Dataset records

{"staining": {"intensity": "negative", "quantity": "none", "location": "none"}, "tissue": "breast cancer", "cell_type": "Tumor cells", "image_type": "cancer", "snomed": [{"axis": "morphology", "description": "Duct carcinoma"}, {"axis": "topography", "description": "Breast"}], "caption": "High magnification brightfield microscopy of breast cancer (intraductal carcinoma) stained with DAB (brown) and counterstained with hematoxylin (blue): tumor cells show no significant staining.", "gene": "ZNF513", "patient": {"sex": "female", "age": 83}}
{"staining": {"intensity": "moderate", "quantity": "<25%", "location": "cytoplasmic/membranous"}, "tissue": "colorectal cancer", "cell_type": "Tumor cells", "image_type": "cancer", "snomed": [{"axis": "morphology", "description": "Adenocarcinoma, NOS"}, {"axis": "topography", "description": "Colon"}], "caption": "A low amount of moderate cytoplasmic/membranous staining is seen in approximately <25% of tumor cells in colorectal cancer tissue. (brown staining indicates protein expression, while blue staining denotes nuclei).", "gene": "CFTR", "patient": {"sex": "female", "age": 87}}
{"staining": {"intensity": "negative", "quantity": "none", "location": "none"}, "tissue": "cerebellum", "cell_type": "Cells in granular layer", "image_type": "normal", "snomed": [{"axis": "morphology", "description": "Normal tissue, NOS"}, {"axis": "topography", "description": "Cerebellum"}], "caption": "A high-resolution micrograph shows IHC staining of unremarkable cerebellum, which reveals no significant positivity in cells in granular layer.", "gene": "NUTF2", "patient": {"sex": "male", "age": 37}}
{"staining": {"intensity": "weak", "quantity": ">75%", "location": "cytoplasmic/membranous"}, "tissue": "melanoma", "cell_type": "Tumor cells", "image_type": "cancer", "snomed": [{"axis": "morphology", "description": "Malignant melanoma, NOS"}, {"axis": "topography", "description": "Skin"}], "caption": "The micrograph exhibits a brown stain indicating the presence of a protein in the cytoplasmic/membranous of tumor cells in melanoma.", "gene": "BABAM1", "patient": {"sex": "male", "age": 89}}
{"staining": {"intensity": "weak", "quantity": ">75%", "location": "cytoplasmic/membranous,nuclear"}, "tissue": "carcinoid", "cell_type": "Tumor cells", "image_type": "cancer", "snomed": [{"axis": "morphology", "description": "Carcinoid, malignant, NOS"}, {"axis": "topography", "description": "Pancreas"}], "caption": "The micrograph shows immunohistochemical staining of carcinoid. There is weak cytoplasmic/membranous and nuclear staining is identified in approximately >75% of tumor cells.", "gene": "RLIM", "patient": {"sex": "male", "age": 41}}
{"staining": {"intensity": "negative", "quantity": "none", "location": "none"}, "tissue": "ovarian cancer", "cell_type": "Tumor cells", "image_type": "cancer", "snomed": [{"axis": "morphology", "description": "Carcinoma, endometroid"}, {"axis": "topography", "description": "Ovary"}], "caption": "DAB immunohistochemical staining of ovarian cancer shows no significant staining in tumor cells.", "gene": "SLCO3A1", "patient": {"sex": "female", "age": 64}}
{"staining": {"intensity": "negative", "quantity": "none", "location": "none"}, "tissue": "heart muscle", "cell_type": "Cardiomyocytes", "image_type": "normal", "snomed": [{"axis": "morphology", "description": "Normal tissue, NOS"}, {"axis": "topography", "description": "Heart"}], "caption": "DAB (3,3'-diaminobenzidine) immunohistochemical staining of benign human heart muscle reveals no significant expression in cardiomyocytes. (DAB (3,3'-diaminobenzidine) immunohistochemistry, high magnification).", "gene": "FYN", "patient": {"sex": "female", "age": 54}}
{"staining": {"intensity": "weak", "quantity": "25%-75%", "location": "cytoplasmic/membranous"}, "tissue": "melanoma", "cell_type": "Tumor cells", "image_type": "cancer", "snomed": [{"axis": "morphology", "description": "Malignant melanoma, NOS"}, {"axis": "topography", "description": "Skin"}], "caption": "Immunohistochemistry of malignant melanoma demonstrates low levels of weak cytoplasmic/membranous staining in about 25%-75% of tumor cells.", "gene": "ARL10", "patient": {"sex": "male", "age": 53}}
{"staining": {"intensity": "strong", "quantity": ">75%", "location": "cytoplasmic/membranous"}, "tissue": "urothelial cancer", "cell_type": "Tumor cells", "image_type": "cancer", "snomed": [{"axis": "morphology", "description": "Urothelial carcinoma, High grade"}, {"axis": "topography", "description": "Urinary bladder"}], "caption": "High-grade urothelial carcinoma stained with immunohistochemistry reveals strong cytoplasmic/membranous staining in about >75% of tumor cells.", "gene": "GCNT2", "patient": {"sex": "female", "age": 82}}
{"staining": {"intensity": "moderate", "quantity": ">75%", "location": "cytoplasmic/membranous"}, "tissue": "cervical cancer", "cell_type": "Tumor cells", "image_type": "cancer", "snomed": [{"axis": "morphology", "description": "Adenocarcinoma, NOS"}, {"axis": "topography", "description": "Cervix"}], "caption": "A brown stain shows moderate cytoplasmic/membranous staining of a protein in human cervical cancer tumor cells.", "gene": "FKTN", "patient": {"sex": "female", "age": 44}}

→ **TASK ITEM**: Write the complete data out, exactly as above.

→ **ANSWER TO THE PROBLEM**:
{"staining": {"intensity": "negative", "quantity": "none", "location": "none"}, "tissue": "breast cancer", "cell_type": "Tumor cells", "image_type": "cancer", "snomed": [{"axis": "morphology", "description": "Duct carcinoma"}, {"axis": "topography", "description": "Breast"}], "caption": "High magnification brightfield microscopy of breast cancer (intraductal carcinoma) stained with DAB (brown) and counterstained with hematoxylin (blue): tumor cells show no significant staining.", "gene": "ZNF513", "patient": {"sex": "female", "age": 83}}
{"staining": {"intensity": "moderate", "quantity": "<25%", "location": "cytoplasmic/membranous"}, "tissue": "colorectal cancer", "cell_type": "Tumor cells", "image_type": "cancer", "snomed": [{"axis": "morphology", "description": "Adenocarcinoma, NOS"}, {"axis": "topography", "description": "Colon"}], "caption": "A low amount of moderate cytoplasmic/membranous staining is seen in approximately <25% of tumor cells in colorectal cancer tissue. (brown staining indicates protein expression, while blue staining denotes nuclei).", "gene": "CFTR", "patient": {"sex": "female", "age": 87}}
{"staining": {"intensity": "negative", "quantity": "none", "location": "none"}, "tissue": "cerebellum", "cell_type": "Cells in granular layer", "image_type": "normal", "snomed": [{"axis": "morphology", "description": "Normal tissue, NOS"}, {"axis": "topography", "description": "Cerebellum"}], "caption": "A high-resolution micrograph shows IHC staining of unremarkable cerebellum, which reveals no significant positivity in cells in granular layer.", "gene": "NUTF2", "patient": {"sex": "male", "age": 37}}
{"staining": {"intensity": "weak", "quantity": ">75%", "location": "cytoplasmic/membranous"}, "tissue": "melanoma", "cell_type": "Tumor cells", "image_type": "cancer", "snomed": [{"axis": "morphology", "description": "Malignant melanoma, NOS"}, {"axis": "topography", "description": "Skin"}], "caption": "The micrograph exhibits a brown stain indicating the presence of a protein in the cytoplasmic/membranous of tumor cells in melanoma.", "gene": "BABAM1", "patient": {"sex": "male", "age": 89}}
{"staining": {"intensity": "weak", "quantity": ">75%", "location": "cytoplasmic/membranous,nuclear"}, "tissue": "carcinoid", "cell_type": "Tumor cells", "image_type": "cancer", "snomed": [{"axis": "morphology", "description": "Carcinoid, malignant, NOS"}, {"axis": "topography", "description": "Pancreas"}], "caption": "The micrograph shows immunohistochemical staining of carcinoid. There is weak cytoplasmic/membranous and nuclear staining is identified in approximately >75% of tumor cells.", "gene": "RLIM", "patient": {"sex": "male", "age": 41}}
{"staining": {"intensity": "negative", "quantity": "none", "location": "none"}, "tissue": "ovarian cancer", "cell_type": "Tumor cells", "image_type": "cancer", "snomed": [{"axis": "morphology", "description": "Carcinoma, endometroid"}, {"axis": "topography", "description": "Ovary"}], "caption": "DAB immunohistochemical staining of ovarian cancer shows no significant staining in tumor cells.", "gene": "SLCO3A1", "patient": {"sex": "female", "age": 64}}
{"staining": {"intensity": "negative", "quantity": "none", "location": "none"}, "tissue": "heart muscle", "cell_type": "Cardiomyocytes", "image_type": "normal", "snomed": [{"axis": "morphology", "description": "Normal tissue, NOS"}, {"axis": "topography", "description": "Heart"}], "caption": "DAB (3,3'-diaminobenzidine) immunohistochemical staining of benign human heart muscle reveals no significant expression in cardiomyocytes. (DAB (3,3'-diaminobenzidine) immunohistochemistry, high magnification).", "gene": "FYN", "patient": {"sex": "female", "age": 54}}
{"staining": {"intensity": "weak", "quantity": "25%-75%", "location": "cytoplasmic/membranous"}, "tissue": "melanoma", "cell_type": "Tumor cells", "image_type": "cancer", "snomed": [{"axis": "morphology", "description": "Malignant melanoma, NOS"}, {"axis": "topography", "description": "Skin"}], "caption": "Immunohistochemistry of malignant melanoma demonstrates low levels of weak cytoplasmic/membranous staining in about 25%-75% of tumor cells.", "gene": "ARL10", "patient": {"sex": "male", "age": 53}}
{"staining": {"intensity": "strong", "quantity": ">75%", "location": "cytoplasmic/membranous"}, "tissue": "urothelial cancer", "cell_type": "Tumor cells", "image_type": "cancer", "snomed": [{"axis": "morphology", "description": "Urothelial carcinoma, High grade"}, {"axis": "topography", "description": "Urinary bladder"}], "caption": "High-grade urothelial carcinoma stained with immunohistochemistry reveals strong cytoplasmic/membranous staining in about >75% of tumor cells.", "gene": "GCNT2", "patient": {"sex": "female", "age": 82}}
{"staining": {"intensity": "moderate", "quantity": ">75%", "location": "cytoplasmic/membranous"}, "tissue": "cervical cancer", "cell_type": "Tumor cells", "image_type": "cancer", "snomed": [{"axis": "morphology", "description": "Adenocarcinoma, NOS"}, {"axis": "topography", "description": "Cervix"}], "caption": "A brown stain shows moderate cytoplasmic/membranous staining of a protein in human cervical cancer tumor cells.", "gene": "FKTN", "patient": {"sex": "female", "age": 44}}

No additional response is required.